Task 1
Answer each question from the passage on diagnosing memory loss, one answer per line:
(a) To what does Anderson-Mooney compare the diagnostic process?
(b) To whom does she give treatment recommendations after making a diagnosis?
(c) Why is her service referral-only?
Task 2
Pick up the passage on diagnosing memory loss after its final sentence and carry it forward.

Exercise passage
☆ ☆ ☆ ☆ ☆

Finding the Root of the Problem
The answer isn’t always clear. For example, memory loss can be caused by Alzheimer’s, Parkinson’s, ADHD, a brain injury, depression, anxiety, or other causes. Anderson-Mooney describes the diagnostic process as a tree with each limb representing a possible cause. Her role is to determine the most likely cause and “which limb we need to hang our hat on” in determining treatment.
After making the diagnosis, Anderson-Mooney offers treatment recommendations to the referring provider. Because she must justify medical necessity for any patient she sees, Anderson-Mooney’s is a referral-only service. The referral base is extensive, including neurology and neurosurgery, family medicine, internal medicine, nephrology, pediatrics, geriatrics, pain medicine, psychiatry, oncology, occupational medicine, transplant surgery, PM&R, and orthopedics.

☆ ☆ ☆ ☆ ☆

Information provided

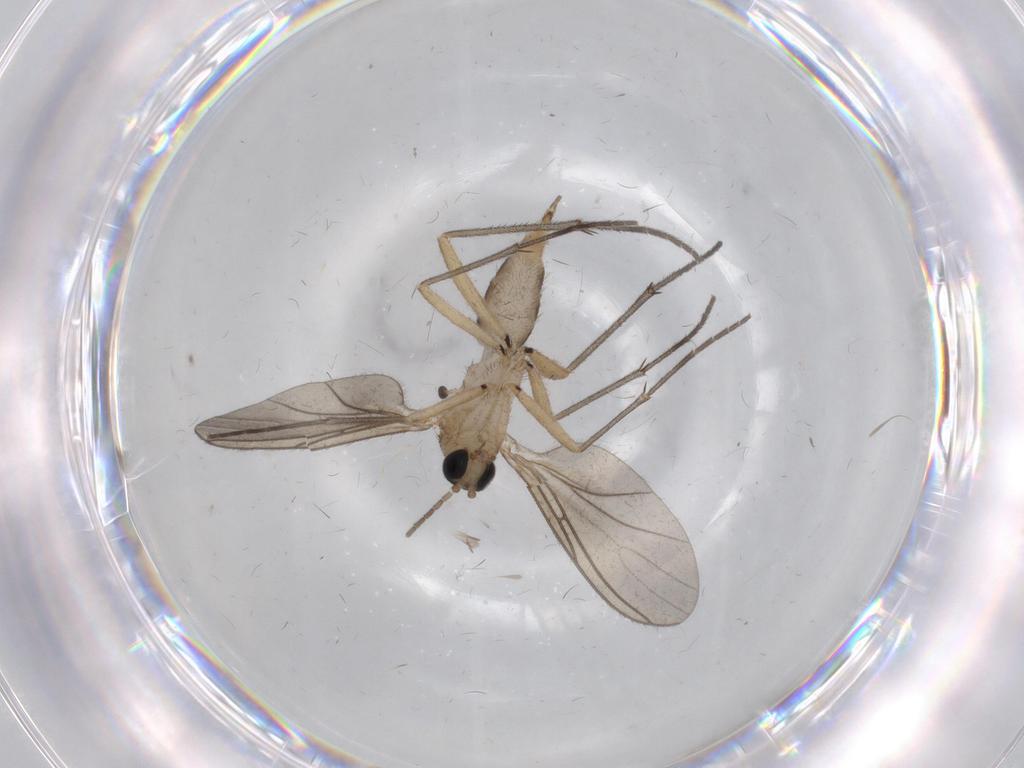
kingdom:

☆ ☆ ☆ ☆ ☆

Task response 1
(a) A tree, with each limb representing a possible cause.
(b) The referring provider.
(c) Because she must justify medical necessity for any patient she sees.

Task response 2
“I’m here to assist and clarify diagnosis and treatment directions in some of our most challenging patients,” she says. “We are trying to tailor an individual approach to each patient that’s most likely to succeed as they move forward.”
Treatment Modalities Vary
Most commonly recommended treatments include medications, physical therapy, speech therapy, occupational therapy, and psychotherapy. However, Anderson-Mooney also sometimes evaluates patients for surgical interventions. One specialty technique is deep brain stimulation (DBS). Often used to treat movement disorders such as Parkinson’s disease, the device utilizes a battery pack that is implanted in the chest. Small electrodes are implanted in the brain into specific areas to help facilitate movement.
“Just like the heart can benefit from a pacemaker, the brain can sometimes benefit from small amounts of electricity that are strategically placed,” Anderson-Mooney says, noting that Parkinson’s patients might suffer from rigidity or tremors. “If we can administer electricity in the right way, sometimes that can help us manage the rigidity or tremor non-pharmacologically. A neuropsychologist can evaluate where the brain is strong, where it’s weak, and if the brain can tolerate the procedure and the stimulations that will follow it. They can also give an opinion on the best placement of the electrodes as well.”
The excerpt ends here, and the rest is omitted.